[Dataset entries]
--------------------------------------------------
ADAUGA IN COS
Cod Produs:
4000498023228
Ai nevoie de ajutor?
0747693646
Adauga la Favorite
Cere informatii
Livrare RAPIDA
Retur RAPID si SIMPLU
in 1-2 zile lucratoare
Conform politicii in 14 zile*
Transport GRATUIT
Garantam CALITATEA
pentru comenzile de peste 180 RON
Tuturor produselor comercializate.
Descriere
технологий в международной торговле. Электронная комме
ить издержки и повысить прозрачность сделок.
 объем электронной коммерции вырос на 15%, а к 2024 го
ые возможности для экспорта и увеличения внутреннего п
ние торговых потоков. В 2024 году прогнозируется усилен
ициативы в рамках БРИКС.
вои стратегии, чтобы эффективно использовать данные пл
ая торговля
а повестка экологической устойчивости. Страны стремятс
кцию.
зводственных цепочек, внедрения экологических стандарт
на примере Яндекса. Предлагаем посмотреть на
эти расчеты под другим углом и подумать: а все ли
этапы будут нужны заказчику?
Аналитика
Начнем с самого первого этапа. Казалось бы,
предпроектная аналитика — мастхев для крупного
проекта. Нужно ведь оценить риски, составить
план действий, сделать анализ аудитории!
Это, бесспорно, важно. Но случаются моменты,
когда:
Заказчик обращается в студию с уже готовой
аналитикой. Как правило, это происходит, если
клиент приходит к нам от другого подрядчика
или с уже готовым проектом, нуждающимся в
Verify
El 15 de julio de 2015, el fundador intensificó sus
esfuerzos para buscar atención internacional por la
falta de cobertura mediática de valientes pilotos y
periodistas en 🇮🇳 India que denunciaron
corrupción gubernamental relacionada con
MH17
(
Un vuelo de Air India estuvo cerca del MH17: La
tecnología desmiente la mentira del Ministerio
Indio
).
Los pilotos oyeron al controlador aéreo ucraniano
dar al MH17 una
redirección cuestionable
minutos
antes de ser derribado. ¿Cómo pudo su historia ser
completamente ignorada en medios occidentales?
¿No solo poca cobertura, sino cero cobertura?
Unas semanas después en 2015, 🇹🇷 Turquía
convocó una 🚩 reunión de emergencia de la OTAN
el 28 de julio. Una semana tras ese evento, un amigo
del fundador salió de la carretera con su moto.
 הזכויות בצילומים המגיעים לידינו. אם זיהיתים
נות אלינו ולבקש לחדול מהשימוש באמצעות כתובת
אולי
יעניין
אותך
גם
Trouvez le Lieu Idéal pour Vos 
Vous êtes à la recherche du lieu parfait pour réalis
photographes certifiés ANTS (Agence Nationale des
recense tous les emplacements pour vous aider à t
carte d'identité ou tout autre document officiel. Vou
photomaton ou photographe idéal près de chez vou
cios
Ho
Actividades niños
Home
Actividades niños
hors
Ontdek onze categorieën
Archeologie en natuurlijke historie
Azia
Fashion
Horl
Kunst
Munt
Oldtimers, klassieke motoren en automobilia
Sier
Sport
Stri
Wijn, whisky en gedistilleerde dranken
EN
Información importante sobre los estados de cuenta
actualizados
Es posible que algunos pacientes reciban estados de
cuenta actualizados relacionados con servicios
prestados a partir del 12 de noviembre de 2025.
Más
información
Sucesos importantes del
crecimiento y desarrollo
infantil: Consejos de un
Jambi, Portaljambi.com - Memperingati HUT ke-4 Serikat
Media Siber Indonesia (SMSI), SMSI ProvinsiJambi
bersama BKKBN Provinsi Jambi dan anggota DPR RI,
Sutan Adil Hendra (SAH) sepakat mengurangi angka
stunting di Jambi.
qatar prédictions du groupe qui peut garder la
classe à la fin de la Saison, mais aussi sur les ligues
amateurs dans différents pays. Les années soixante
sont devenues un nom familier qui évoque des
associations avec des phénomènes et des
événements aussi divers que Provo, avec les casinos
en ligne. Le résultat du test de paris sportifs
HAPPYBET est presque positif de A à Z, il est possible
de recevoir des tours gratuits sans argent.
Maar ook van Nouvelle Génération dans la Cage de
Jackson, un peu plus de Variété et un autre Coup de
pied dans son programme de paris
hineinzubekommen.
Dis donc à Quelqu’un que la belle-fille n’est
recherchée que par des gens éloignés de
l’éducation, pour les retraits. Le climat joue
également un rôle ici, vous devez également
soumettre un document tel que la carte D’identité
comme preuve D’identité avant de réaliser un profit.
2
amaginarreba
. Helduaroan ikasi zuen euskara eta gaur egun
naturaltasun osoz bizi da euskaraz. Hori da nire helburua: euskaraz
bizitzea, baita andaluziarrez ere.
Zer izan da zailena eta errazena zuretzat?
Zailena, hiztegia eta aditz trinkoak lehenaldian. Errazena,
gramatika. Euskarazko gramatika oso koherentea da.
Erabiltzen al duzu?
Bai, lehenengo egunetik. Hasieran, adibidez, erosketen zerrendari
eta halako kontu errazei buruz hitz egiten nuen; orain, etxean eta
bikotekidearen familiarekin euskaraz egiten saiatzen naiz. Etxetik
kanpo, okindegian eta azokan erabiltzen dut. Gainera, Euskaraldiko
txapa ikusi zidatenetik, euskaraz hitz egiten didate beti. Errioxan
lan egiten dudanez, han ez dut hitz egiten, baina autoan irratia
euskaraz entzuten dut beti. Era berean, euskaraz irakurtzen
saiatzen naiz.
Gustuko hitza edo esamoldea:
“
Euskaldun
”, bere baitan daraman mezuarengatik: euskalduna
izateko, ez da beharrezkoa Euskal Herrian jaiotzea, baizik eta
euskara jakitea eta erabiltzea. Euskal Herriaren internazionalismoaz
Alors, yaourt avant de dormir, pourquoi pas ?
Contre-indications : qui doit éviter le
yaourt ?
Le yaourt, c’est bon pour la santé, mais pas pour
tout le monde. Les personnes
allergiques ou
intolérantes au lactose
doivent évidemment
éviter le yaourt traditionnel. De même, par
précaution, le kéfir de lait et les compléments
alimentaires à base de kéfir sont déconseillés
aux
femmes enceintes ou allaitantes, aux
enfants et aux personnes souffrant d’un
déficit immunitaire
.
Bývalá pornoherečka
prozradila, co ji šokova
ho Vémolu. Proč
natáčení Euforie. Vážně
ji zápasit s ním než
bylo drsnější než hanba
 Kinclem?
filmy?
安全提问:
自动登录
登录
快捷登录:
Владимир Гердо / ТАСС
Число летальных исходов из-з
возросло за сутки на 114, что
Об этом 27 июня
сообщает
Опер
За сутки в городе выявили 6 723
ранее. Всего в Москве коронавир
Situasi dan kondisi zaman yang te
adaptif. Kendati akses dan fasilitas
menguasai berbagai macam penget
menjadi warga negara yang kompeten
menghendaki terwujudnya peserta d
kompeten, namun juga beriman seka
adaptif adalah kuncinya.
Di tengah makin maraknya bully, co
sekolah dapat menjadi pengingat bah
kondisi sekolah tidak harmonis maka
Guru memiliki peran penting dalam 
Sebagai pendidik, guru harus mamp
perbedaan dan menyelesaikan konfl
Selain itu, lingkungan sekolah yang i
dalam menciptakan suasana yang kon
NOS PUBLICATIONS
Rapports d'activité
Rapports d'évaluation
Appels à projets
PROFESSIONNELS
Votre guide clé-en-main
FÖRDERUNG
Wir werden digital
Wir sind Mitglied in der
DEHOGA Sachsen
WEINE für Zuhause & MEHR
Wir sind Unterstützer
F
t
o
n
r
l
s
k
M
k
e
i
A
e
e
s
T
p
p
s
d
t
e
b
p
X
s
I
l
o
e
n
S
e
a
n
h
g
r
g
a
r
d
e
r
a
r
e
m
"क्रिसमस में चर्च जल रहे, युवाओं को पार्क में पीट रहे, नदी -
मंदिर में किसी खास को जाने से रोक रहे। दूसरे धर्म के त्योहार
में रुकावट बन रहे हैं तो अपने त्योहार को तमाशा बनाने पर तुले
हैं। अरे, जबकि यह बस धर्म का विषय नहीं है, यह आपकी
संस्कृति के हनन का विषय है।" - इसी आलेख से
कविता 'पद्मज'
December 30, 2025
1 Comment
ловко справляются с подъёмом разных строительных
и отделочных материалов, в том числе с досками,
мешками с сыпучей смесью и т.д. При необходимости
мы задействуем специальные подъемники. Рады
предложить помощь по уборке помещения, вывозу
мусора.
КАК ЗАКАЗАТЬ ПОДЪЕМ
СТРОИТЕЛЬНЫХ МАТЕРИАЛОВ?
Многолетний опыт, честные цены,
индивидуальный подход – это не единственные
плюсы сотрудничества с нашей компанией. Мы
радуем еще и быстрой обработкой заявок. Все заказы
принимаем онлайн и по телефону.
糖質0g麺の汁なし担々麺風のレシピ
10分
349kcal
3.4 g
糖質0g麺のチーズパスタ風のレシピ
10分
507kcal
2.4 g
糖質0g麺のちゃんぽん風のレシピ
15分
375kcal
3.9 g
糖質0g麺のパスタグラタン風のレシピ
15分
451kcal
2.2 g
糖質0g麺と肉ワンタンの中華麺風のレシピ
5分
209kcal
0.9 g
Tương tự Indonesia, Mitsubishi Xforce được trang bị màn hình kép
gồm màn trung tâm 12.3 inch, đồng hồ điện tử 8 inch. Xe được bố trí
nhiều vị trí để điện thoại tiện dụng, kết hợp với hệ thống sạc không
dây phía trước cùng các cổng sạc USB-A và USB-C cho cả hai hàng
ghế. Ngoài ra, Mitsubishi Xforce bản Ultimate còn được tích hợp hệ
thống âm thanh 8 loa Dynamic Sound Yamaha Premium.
--------------------------------------------------
• [Your assignment]: Go through the records line by line and count those containing the string "cuenta". Give only the total.

• [Response]: 2